FrontierScience: Evaluating AI's Ability to Perform Expert-Level Scientific Tasks
Miles Wang, Robi Lin, Kat Hu, Joy Jiao, Neil Chowdhury, Ethan Chang, Tejal Patwardhan
TL;DR
FrontierScience tackles the need for an unsaturated, expert-level scientific reasoning benchmark by introducing two tracks—Olympiad and Research—that target constrained problem solving and open-ended research tasks across physics, chemistry, and biology. The benchmark combines data collection by domain experts, a four-stage verification pipeline, and a rubric-based scoring framework, with a gold open-source subset of 100 Olympiad and 60 Research questions. Initial results show GPT-5.2 achieving $77%$ on Olympiad and $25%$ on Research, indicating substantial progress on closed-form reasoning but notable gaps in open-ended scientific inquiry. This benchmark provides a diagnostic, cross-domain platform to guide the development of frontier language models toward authentic scientific reasoning and accelerated research capabilities.
Abstract
We introduce FrontierScience, a benchmark evaluating expert-level scientific reasoning in frontier language models.
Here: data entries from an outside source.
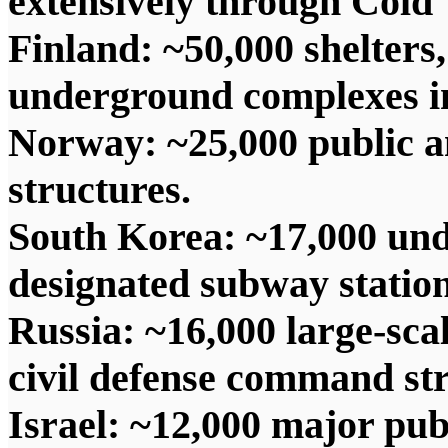
extensively through Cold
Finland: ~50,000 shelters
underground complexes in
Norway: ~25,000 public an
structures.
South Korea: ~17,000 und
designated subway stations
Russia: ~16,000 large-sca
civil defense command str
Israel: ~12,000 major publi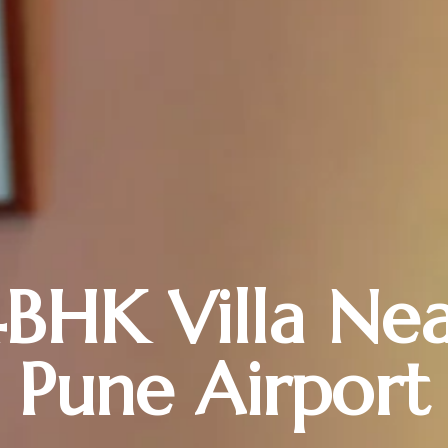
BHK Villa Ne
Pune Airport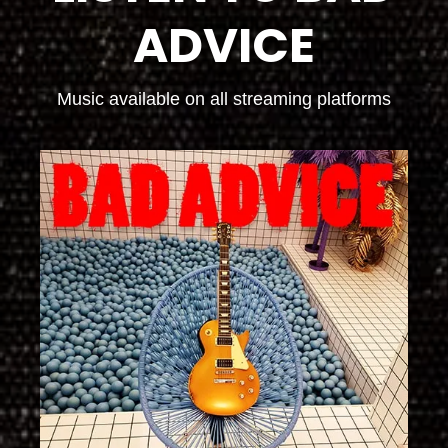
ADVICE
Music available on all streaming platforms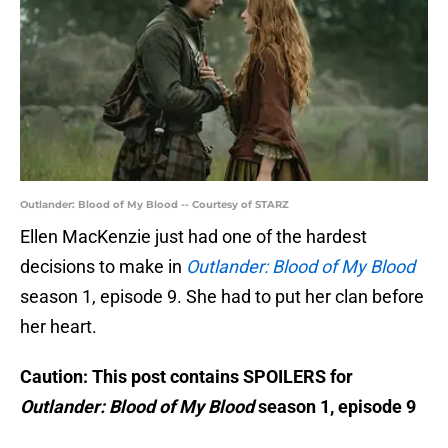
Outlander: Blood of My Blood -- Courtesy of STARZ
Ellen MacKenzie just had one of the hardest
decisions to make in
Outlander: Blood of My Blood
season 1, episode 9. She had to put her clan before
her heart.
Caution: This post contains SPOILERS for
Outlander: Blood of My Blood
season 1, episode 9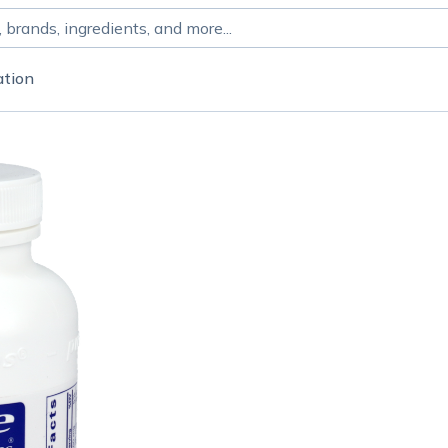
ation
Recent model progress has nearly saturated existing science benchmarks, which often rely on multiple-choice knowledge questions or already published information. FrontierScience addresses this gap through two complementary tracks: (1) Olympiad, consisting of international olympiad problems at the level of IPhO, IChO, and IBO, and (2) Research, consisting of PhD-level, open-ended problems representative of sub-tasks in scientific research. FrontierScience contains several hundred questions (including 160 in the open-sourced gold set) covering subfields across physics, chemistry, and biology, from quantum electrodynamics to synthetic organic chemistry. All Olympiad problems are originally produced by international Olympiad medalists and national team coaches to ensure standards of difficulty, originality, and factuality. All Research problems are research sub-tasks written and verified by PhD scientists (doctoral candidates, postdoctoral researchers, or professors). For Research, we introduce a granular rubric-based evaluation framework to assess model capabilities throughout the process of solving a research task, rather than judging only a standalone final answer.